In the entries below, how many lines contain the word "Dalhousie"? State the number and nothing more.

RECORD SET: Begin

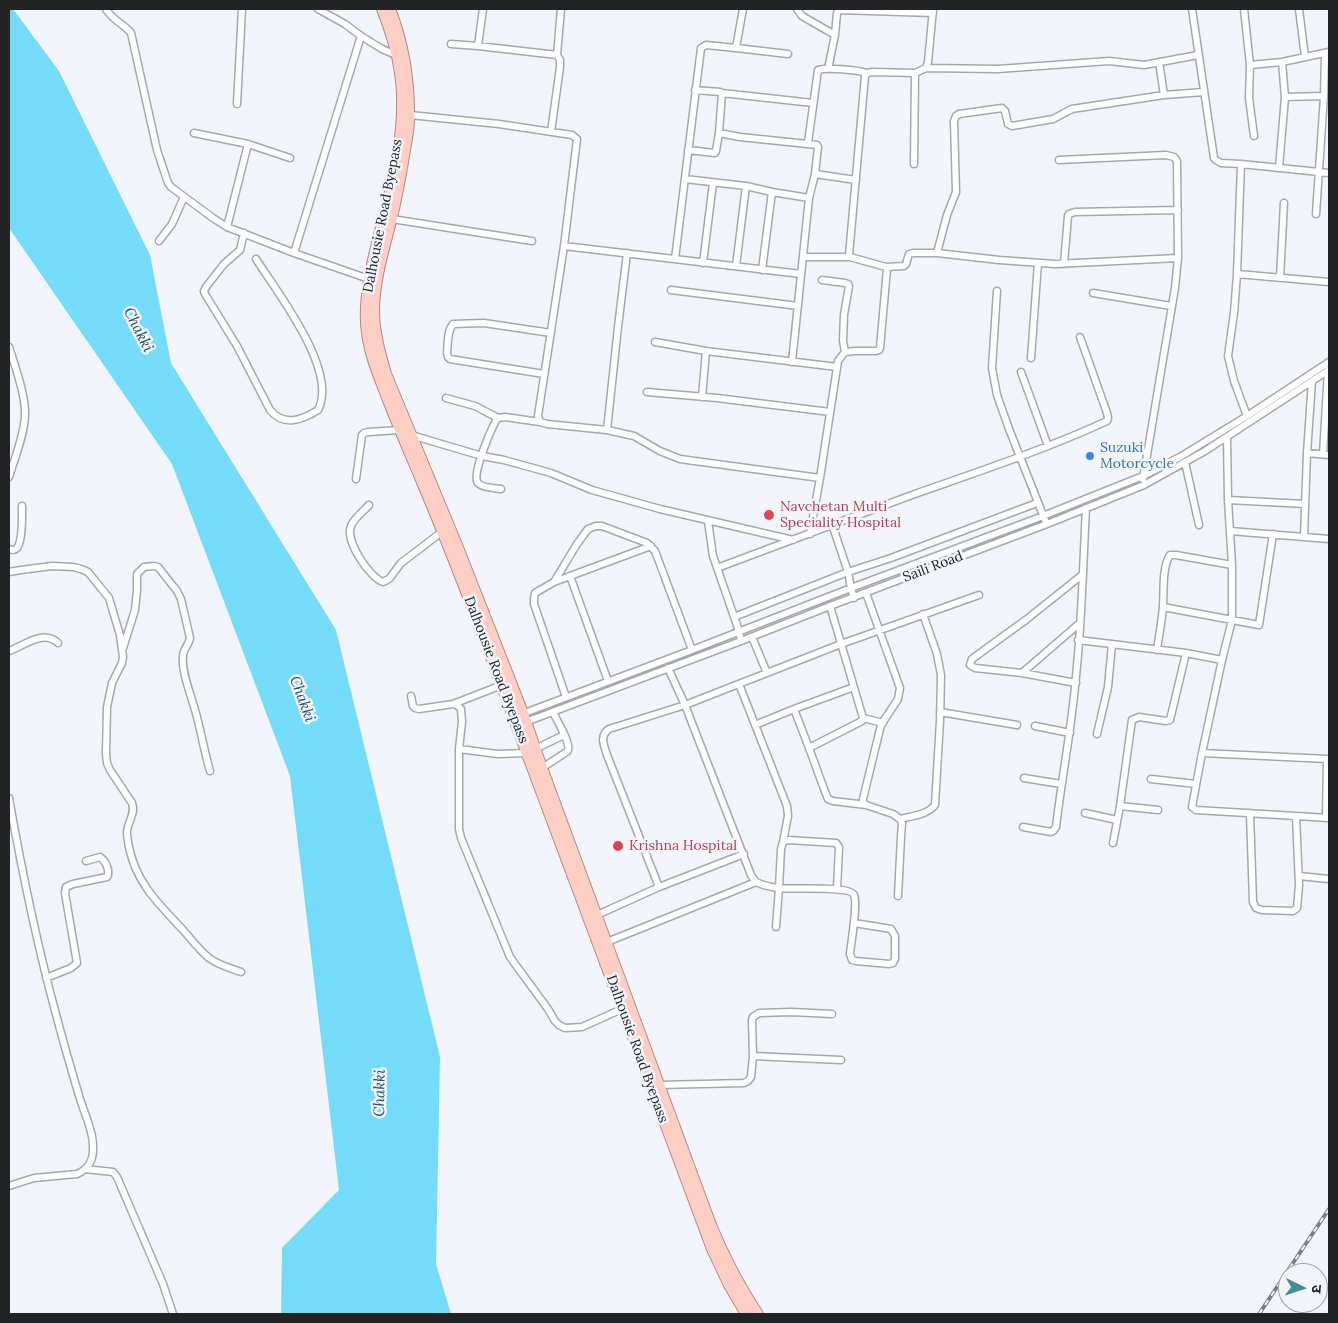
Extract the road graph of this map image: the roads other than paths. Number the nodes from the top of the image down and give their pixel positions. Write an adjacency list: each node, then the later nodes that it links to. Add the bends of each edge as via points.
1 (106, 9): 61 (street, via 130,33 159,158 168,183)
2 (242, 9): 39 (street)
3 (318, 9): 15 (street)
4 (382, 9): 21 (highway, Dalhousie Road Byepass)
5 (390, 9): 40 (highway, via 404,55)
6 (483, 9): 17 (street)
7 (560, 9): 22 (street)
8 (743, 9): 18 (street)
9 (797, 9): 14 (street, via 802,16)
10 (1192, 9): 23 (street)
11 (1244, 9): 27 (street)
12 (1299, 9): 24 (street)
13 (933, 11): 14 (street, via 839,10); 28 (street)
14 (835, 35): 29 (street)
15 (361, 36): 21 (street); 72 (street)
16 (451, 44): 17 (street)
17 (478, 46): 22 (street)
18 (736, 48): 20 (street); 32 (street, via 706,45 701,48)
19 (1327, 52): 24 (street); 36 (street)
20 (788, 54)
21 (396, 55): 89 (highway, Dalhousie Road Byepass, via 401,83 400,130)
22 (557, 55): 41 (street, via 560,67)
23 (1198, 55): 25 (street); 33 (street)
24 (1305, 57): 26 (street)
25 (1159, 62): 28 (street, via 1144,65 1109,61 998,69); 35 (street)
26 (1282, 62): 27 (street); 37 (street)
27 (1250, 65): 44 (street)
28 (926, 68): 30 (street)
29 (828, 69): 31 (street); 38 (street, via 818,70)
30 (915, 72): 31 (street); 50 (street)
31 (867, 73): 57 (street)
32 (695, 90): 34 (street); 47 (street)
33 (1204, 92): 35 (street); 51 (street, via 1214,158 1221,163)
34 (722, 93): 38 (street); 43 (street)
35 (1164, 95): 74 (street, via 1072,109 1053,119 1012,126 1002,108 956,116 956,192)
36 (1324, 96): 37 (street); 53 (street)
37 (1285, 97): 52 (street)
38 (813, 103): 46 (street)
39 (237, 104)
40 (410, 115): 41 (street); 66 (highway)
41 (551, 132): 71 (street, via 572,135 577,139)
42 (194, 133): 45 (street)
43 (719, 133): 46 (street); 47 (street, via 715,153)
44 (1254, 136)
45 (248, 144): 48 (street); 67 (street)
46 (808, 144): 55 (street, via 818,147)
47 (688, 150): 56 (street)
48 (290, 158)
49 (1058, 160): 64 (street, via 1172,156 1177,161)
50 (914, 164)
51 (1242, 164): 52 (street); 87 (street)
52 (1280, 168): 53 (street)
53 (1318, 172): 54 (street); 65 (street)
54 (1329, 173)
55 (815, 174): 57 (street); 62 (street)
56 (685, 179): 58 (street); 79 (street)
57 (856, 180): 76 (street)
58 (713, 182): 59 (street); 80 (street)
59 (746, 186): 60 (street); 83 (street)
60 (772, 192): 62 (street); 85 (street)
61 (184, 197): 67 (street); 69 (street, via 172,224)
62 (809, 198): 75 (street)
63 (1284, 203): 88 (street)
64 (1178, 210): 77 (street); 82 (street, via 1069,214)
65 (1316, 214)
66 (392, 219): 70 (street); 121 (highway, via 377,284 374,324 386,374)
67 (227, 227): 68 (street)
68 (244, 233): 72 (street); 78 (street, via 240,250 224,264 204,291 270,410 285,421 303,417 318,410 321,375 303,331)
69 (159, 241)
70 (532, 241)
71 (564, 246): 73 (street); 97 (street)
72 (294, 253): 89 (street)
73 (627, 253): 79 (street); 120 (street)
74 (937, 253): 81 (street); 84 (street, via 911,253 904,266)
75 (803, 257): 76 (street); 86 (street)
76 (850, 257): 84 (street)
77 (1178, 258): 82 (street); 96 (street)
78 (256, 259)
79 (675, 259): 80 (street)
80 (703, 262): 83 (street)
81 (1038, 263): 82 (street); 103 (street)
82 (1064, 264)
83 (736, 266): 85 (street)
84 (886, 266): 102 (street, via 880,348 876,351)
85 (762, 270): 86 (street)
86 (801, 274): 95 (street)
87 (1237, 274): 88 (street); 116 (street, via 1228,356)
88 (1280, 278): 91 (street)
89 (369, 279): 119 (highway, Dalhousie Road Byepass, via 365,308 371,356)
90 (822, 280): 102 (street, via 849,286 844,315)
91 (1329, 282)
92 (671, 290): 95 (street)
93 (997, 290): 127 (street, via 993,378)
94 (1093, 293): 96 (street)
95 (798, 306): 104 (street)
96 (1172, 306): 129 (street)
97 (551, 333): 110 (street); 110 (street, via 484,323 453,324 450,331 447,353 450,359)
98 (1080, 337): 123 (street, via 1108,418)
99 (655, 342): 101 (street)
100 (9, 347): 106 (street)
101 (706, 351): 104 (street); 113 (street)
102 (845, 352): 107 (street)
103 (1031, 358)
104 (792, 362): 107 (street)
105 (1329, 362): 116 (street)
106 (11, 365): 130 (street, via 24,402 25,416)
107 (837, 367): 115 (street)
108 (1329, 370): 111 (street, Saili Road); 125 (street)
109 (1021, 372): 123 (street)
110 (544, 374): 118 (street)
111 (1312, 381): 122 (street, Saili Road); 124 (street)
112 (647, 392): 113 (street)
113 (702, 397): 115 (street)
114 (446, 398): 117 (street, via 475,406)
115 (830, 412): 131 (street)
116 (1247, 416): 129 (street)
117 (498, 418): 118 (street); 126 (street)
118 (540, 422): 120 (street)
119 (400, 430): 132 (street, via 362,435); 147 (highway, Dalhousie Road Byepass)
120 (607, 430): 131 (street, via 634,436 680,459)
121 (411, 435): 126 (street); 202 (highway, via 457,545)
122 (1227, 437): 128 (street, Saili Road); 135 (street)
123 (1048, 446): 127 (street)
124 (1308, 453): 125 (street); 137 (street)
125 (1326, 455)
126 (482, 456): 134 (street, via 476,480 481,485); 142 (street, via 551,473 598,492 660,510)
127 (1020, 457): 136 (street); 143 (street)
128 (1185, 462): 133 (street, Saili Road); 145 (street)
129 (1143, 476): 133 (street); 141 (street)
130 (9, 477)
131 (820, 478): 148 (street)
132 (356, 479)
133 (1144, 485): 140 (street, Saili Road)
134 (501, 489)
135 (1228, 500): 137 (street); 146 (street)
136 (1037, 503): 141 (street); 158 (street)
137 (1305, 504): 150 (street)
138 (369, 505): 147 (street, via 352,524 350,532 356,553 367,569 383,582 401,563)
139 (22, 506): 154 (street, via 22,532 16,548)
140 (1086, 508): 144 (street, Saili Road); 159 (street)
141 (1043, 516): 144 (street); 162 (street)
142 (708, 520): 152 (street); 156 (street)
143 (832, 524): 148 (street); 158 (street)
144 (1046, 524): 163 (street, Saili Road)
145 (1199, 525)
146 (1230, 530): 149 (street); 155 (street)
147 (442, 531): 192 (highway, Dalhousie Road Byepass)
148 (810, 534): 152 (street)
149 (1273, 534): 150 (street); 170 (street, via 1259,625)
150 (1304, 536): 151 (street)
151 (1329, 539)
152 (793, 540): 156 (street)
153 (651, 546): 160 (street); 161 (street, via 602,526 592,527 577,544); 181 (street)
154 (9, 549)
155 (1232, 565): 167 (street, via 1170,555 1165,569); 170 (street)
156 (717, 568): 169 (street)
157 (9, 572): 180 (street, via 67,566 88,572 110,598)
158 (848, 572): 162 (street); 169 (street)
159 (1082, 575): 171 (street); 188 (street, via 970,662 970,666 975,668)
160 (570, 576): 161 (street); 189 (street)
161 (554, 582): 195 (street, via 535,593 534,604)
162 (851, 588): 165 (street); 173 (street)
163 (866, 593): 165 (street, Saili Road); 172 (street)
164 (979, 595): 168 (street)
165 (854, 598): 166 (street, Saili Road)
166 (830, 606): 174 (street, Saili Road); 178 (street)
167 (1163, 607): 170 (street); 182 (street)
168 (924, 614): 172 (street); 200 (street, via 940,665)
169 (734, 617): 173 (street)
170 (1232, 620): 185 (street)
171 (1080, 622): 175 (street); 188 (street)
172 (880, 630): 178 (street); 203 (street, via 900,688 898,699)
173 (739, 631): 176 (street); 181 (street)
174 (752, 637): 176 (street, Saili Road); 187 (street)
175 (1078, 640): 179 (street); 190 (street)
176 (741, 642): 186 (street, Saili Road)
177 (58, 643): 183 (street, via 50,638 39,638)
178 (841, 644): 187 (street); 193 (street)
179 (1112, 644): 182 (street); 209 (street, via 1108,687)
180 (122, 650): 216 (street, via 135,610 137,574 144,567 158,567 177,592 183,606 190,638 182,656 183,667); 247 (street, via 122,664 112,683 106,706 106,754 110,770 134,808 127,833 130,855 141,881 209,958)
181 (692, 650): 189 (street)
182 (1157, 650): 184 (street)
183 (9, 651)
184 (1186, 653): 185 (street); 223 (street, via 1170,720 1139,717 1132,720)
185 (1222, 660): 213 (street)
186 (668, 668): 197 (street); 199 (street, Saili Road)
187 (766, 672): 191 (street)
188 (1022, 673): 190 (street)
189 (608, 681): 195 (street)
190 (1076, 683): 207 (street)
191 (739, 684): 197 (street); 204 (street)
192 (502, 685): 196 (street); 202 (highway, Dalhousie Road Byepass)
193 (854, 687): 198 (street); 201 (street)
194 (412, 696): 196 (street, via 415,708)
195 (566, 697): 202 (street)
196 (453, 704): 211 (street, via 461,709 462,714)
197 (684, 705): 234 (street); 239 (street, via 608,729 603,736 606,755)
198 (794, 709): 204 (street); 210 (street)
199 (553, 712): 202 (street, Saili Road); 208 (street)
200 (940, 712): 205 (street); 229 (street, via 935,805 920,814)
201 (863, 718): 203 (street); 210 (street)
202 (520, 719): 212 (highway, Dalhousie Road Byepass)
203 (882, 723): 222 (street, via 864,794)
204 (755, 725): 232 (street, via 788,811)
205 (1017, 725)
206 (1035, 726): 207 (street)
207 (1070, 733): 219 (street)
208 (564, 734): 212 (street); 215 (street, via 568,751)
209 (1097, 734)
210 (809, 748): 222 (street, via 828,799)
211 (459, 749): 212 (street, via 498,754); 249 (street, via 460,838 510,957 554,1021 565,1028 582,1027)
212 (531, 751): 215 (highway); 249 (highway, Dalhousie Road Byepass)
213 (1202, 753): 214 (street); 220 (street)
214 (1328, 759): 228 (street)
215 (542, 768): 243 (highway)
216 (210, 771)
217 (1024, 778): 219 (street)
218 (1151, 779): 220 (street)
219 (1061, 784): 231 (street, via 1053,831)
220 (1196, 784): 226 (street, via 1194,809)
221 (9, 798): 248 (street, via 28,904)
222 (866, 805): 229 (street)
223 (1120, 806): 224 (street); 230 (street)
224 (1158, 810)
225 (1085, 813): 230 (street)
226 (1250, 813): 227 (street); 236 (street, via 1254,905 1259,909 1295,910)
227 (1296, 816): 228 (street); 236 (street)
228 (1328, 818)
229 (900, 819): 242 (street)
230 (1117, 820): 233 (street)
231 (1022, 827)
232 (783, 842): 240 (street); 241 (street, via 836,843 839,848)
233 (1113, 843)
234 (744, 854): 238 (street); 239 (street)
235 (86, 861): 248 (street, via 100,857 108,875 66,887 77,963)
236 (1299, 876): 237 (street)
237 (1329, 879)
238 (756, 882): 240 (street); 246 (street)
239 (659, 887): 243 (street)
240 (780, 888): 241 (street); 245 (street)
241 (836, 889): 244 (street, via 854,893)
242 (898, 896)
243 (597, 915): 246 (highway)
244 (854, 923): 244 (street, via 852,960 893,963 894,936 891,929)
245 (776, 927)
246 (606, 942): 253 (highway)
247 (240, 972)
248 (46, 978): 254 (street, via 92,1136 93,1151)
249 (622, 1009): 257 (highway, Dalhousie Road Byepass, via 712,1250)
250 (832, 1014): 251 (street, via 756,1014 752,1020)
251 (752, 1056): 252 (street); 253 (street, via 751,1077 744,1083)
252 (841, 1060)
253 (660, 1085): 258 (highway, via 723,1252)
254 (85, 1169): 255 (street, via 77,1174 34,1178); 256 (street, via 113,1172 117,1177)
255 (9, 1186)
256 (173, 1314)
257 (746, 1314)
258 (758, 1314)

RECORD SET: End

**RESPONSE TO THE EXERCISE**
9